Collier devotes nearly 300 pages to decry what he perceived as profanity and moral degeneration in the stage productions of the era. This ranged from general attacks on the morality of Restoration theatre to very specific indictments of playwrights of the day. Collier argued that a venue as influential as the theatre—it was believed then that the theatre should be providing moral instruction—should not have content that is morally detrimental. These pamphlets began a pamphlet war between Collier and some playwrights like Vanbrugh. Many of the playwrights responded with equally vehement attacks, but some were so deeply affected, they withdrew from theatre permanently or substantially changed their approach to writing comedies, Congreve amongst them.

==Aftermath==
Although the theatre styles of the Restoration lasted a while even after Collier's pamphlets, a new and more restrained theatre began to develop due, in part, to Collier's critiques. Due to the strict morals of the Puritans as well as others such as Collier, neoclassical drama began to emerge even while Restoration drama was still flourishing. During Collier's time, Societies for the Reformation of Manners dedicated themselves to maintaining honour in playhouses.

== Dictionary ==

Collier published an early encyclopedia in 1701, The Great Historical, Geographical, Genealogical and Poetical Dictionary.
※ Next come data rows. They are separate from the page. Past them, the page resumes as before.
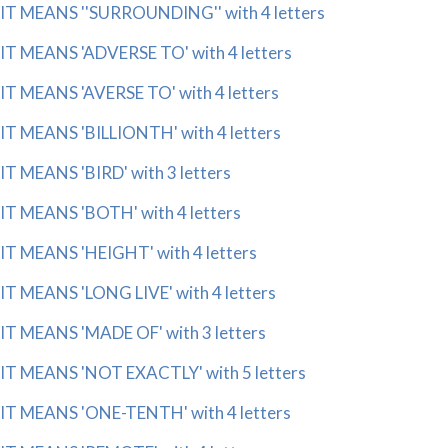
IT MEANS ''SURROUNDING'' with 4 letters
IT MEANS 'ADVERSE TO' with 4 letters
IT MEANS 'AVERSE TO' with 4 letters
IT MEANS 'BILLIONTH' with 4 letters
IT MEANS 'BIRD' with 3 letters
IT MEANS 'BOTH' with 4 letters
IT MEANS 'HEIGHT' with 4 letters
IT MEANS 'LONG LIVE' with 4 letters
IT MEANS 'MADE OF' with 3 letters
IT MEANS 'NOT EXACTLY' with 5 letters
IT MEANS 'ONE-TENTH' with 4 letters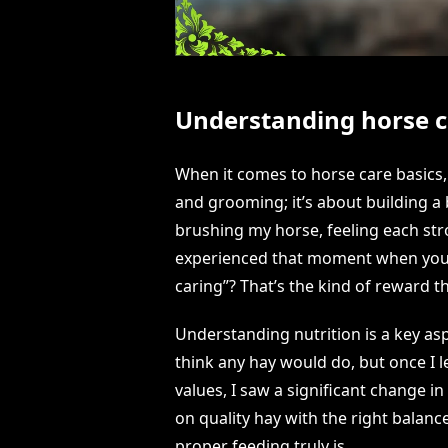
Understanding horse c
When it comes to horse care basics, 
and grooming; it’s about building a 
brushing my horse, feeling each st
experienced that moment when your h
caring”? That’s the kind of reward t
Understanding nutrition is a key aspec
think any hay would do, but once I l
values, I saw a significant change in
on quality hay with the right balanc
proper feeding truly is.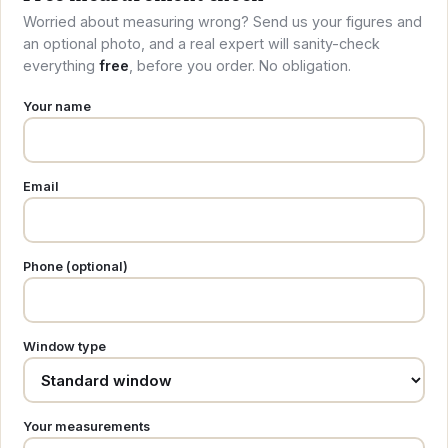
Worried about measuring wrong? Send us your figures and
an optional photo, and a real expert will sanity-check
everything
free
, before you order. No obligation.
Your name
Email
Phone (optional)
Window type
Your measurements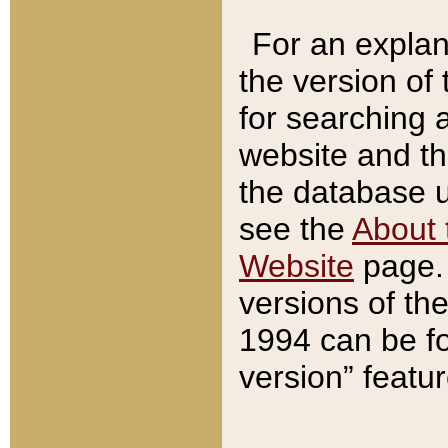
For an explan
the version of
for searching 
website and t
the database us
see the
About 
Website
page. 
versions of th
1994 can be fo
version” featu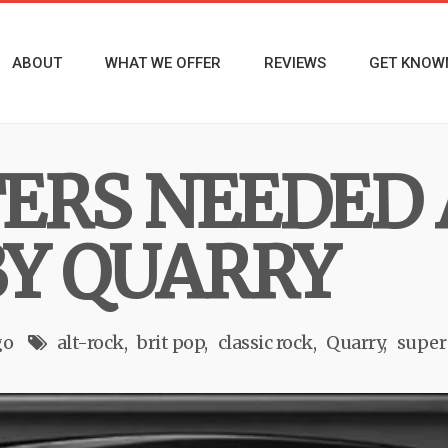
ABOUT
WHAT WE OFFER
REVIEWS
GET KNOW
ERS NEEDED 
BY QUARRY
go
alt-rock
brit pop
classic rock
Quarry
super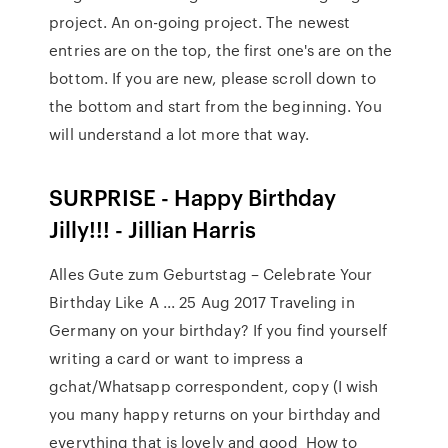
project. An on-going project. The newest
entries are on the top, the first one's are on the
bottom. If you are new, please scroll down to
the bottom and start from the beginning. You
will understand a lot more that way.
SURPRISE - Happy Birthday
Jilly!!! - Jillian Harris
Alles Gute zum Geburtstag – Celebrate Your
Birthday Like A ... 25 Aug 2017 Traveling in
Germany on your birthday? If you find yourself
writing a card or want to impress a
gchat/Whatsapp correspondent, copy (I wish
you many happy returns on your birthday and
everything that is lovely and good How to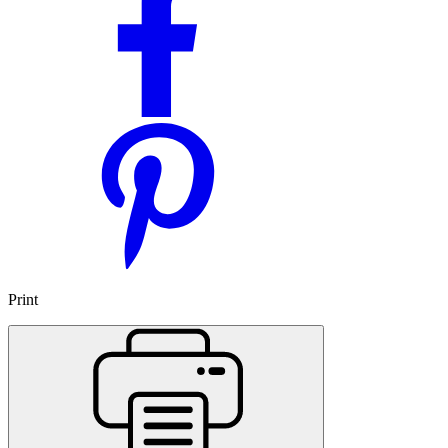
Print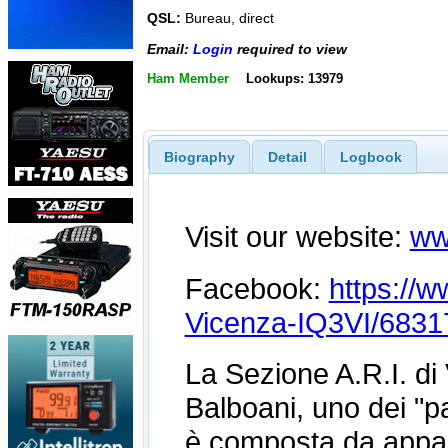
QSL:
Bureau, direct
Email:
Login
required to view
Ham Member
Lookups: 13979
Biography
Detail
Logbook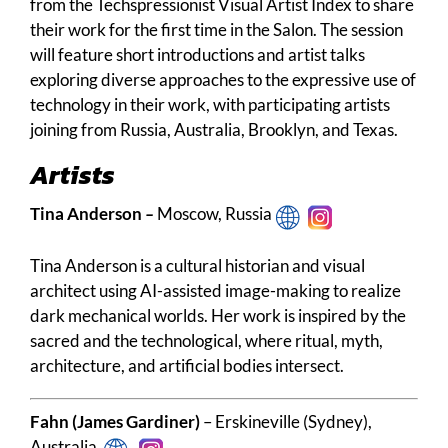
from the Techspressionist Visual Artist Index to share
their work for the first time in the Salon. The session
will feature short introductions and artist talks
exploring diverse approaches to the expressive use of
technology in their work, with participating artists
joining from Russia, Australia, Brooklyn, and Texas.
Artists
Tina Anderson
–
Moscow, Russia
Tina Anderson is a cultural historian and visual
architect using AI-assisted image-making to realize
dark mechanical worlds. Her work is inspired by the
sacred and the technological, where ritual, myth,
architecture, and artificial bodies intersect.
Fahn (James Gardiner)
– Erskineville (Sydney),
Australia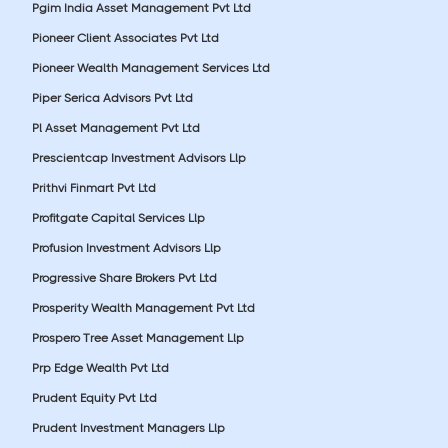
Pgim India Asset Management Pvt Ltd
Pioneer Client Associates Pvt Ltd
Pioneer Wealth Management Services Ltd
Piper Serica Advisors Pvt Ltd
Pl Asset Management Pvt Ltd
Prescientcap Investment Advisors Llp
Prithvi Finmart Pvt Ltd
Profitgate Capital Services Llp
Profusion Investment Advisors Llp
Progressive Share Brokers Pvt Ltd
Prosperity Wealth Management Pvt Ltd
Prospero Tree Asset Management Llp
Prp Edge Wealth Pvt Ltd
Prudent Equity Pvt Ltd
Prudent Investment Managers Llp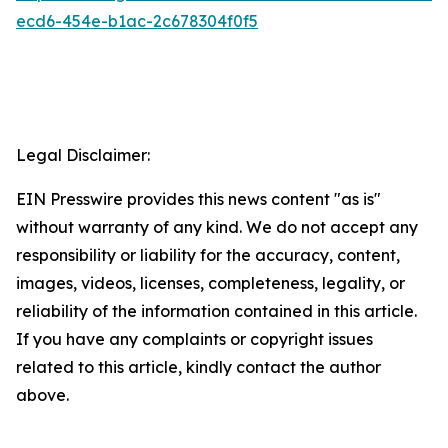
ecd6-454e-b1ac-2c678304f0f5
Legal Disclaimer:
EIN Presswire provides this news content "as is"
without warranty of any kind. We do not accept any
responsibility or liability for the accuracy, content,
images, videos, licenses, completeness, legality, or
reliability of the information contained in this article.
If you have any complaints or copyright issues
related to this article, kindly contact the author
above.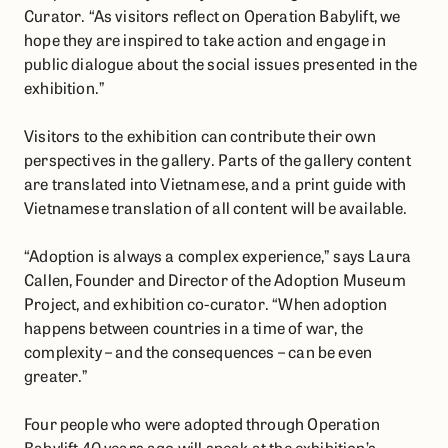
Curator. “As visitors reflect on Operation Babylift, we
hope they are inspired to take action and engage in
public dialogue about the social issues presented in the
exhibition.”
​​Visitors to the exhibition can contribute their own
perspectives in the gallery. Parts of the gallery content
are translated into Vietnamese, and a print guide with
Vietnamese translation of all content will be available.
“Adoption is always a complex experience,” says Laura
Callen, Founder and Director of the Adoption Museum
Project, and exhibition co-curator. “When adoption
happens between countries in a time of war, the
complexity – and the consequences – can be even
greater.”
Four people who were adopted through Operation
Babylift 40 years ago will speak at the exhibition’s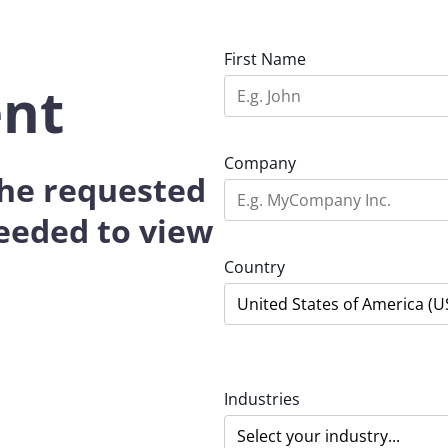
First Name
ent
Company
 the requested
eeded to view
Country
Industries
He freely admitted that the text was based on a number of earlier historians, but especially out of the eighth edition of Louis Moréri's Grand Dictionnaire Historique. This was issued in two volumes in London from 1701 to 1705 with an appendix covering the time period from 1688 "by another hand" being issued in the latter year. A further appendix was issued in 1721 and a second edition in 1727. The work was not considered a success as Collier's additions were not of the same quality as the source text and it came out during the same period as the Lexicon Technicum.

==Death==
Collier died on 26 April 1726 and was buried on 29 April in Old St Pancras Churchyard. The grave is lost but Collier is not listed on the Burdett-Coutts Memorial to the important graves lost therein.